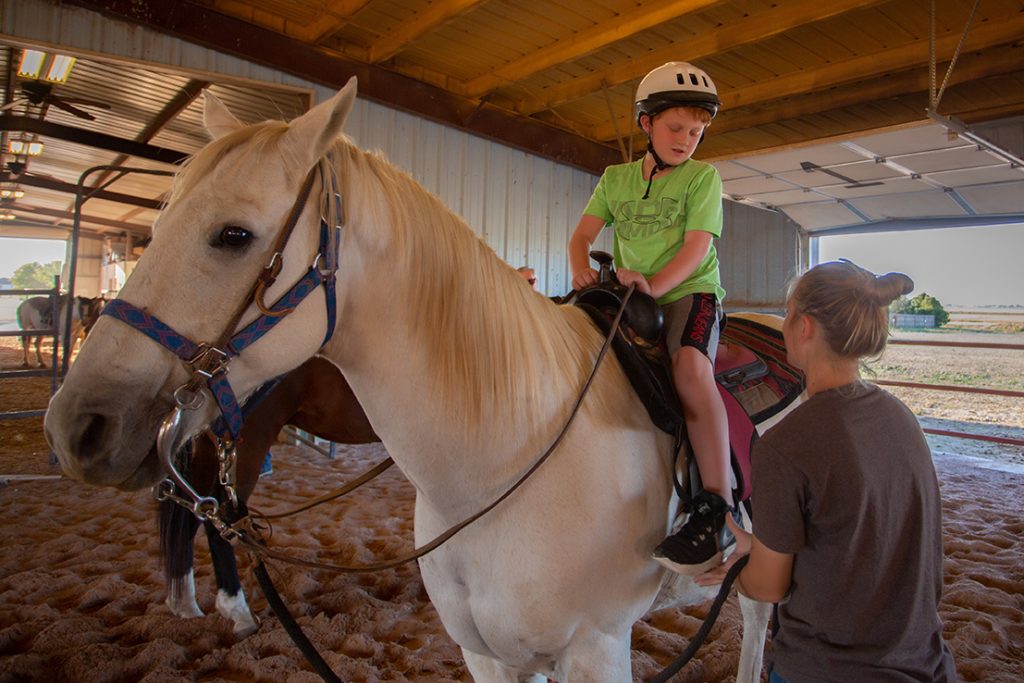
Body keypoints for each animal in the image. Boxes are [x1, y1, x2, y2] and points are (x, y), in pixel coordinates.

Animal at [161, 356, 378, 638]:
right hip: (244, 448)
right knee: (222, 524)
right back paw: (239, 612)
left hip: (207, 454)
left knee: (193, 517)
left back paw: (185, 604)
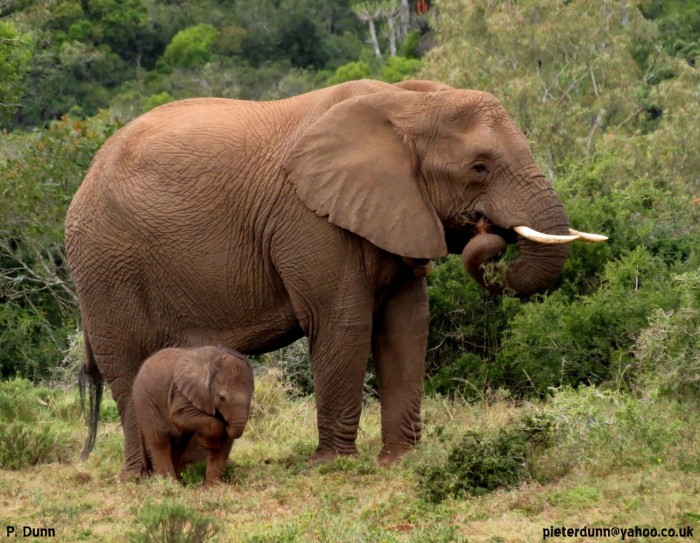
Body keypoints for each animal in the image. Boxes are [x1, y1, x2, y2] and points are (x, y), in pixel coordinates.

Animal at [131, 346, 254, 486]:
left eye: (251, 397)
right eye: (221, 398)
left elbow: (227, 440)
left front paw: (213, 487)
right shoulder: (184, 391)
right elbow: (178, 415)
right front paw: (208, 443)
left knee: (178, 444)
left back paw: (177, 481)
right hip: (145, 402)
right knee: (159, 440)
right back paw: (172, 484)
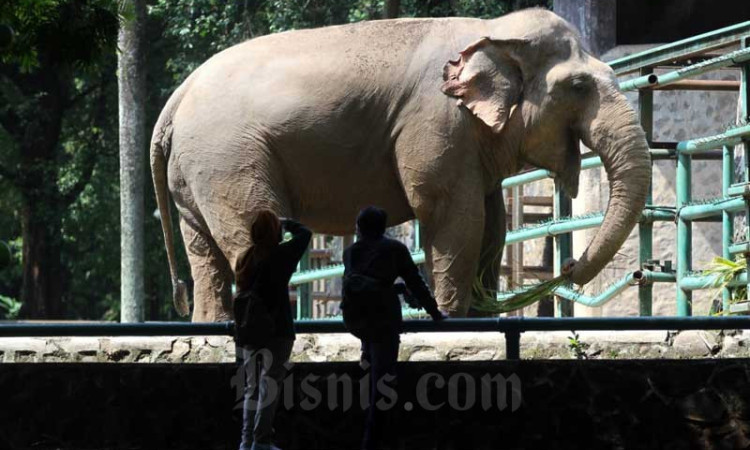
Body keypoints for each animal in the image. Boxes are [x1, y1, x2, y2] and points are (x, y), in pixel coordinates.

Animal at [151, 8, 652, 322]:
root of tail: (176, 98)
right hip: (227, 158)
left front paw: (479, 312)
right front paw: (452, 318)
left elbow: (492, 225)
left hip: (198, 174)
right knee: (255, 237)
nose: (568, 268)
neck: (491, 31)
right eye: (580, 86)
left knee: (205, 254)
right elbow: (454, 218)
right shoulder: (437, 122)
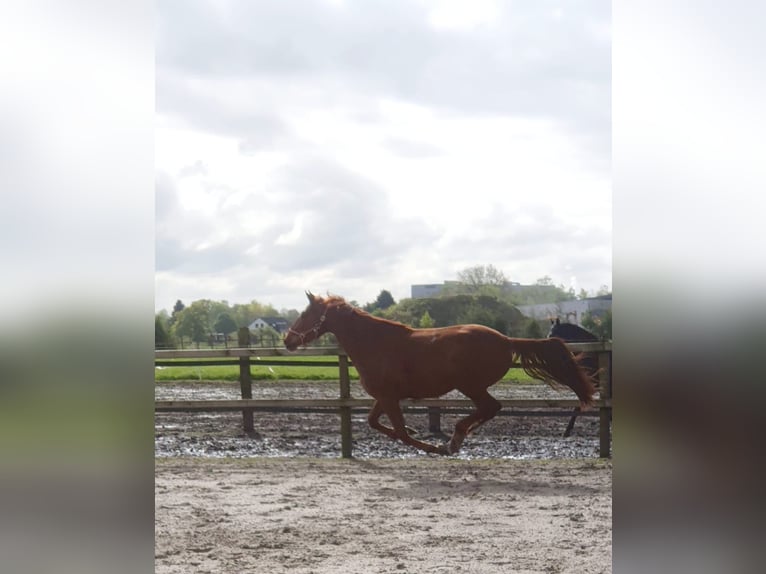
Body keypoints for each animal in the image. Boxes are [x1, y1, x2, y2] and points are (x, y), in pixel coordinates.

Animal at [284, 294, 596, 456]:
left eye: (305, 313)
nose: (288, 340)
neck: (375, 343)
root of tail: (507, 340)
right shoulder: (385, 396)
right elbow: (375, 423)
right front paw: (418, 433)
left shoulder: (389, 397)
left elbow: (401, 434)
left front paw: (433, 445)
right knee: (489, 409)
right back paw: (461, 435)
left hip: (470, 385)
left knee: (491, 407)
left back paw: (455, 438)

Exercise brief
Repeat the full listing above exactly, with no pictures in the copy.

Output below
Body keypoints for each animal in the image. Boxes are [x1, y1, x2, y2] and points are (x, y), in pixel coordinates.

Animal at [161, 356, 378, 638]:
right hip: (244, 448)
right knee: (222, 524)
right back paw: (239, 612)
left hip: (207, 454)
left knee: (193, 517)
left back paw: (185, 604)
Body keypoints for each animal in the image. Boxes are [x1, y1, x2, y2] and points are (x, y), in pixel coordinates.

Animal at [131, 346, 254, 486]:
left eye: (251, 397)
right eye: (221, 398)
left elbow: (227, 440)
left front paw: (213, 487)
right shoulder: (184, 391)
right elbow: (178, 415)
right front paw: (208, 443)
left knee: (178, 444)
left back paw: (177, 481)
right hip: (145, 402)
right knee: (159, 440)
right back paw: (172, 484)
Body keypoints for each animal in the image. Boxes are [x1, y1, x2, y2] and points are (x, y), in pixel coordinates.

Animal at [151, 8, 652, 322]:
root of tail: (176, 98)
right hip: (227, 158)
left front paw: (479, 312)
right front paw: (452, 318)
left elbow: (492, 225)
left hip: (198, 174)
right knee: (255, 237)
nose: (568, 268)
neck: (491, 31)
right eye: (580, 86)
left knee: (205, 254)
right elbow: (454, 218)
right shoulder: (437, 122)
Body keypoints for each animal in the image. Boxes are [x1, y1, x2, y2] and points are (x, y), in pixel coordinates.

Animal at [284, 294, 596, 456]:
left eye: (305, 313)
nose: (288, 340)
neck: (375, 343)
root of tail: (507, 340)
right shoulder: (385, 396)
right elbow: (375, 423)
right front paw: (418, 433)
left shoulder: (389, 397)
left elbow: (401, 434)
left front paw: (433, 445)
right knee: (489, 409)
right back paw: (461, 435)
left hip: (470, 385)
left knee: (491, 407)
left back paw: (455, 438)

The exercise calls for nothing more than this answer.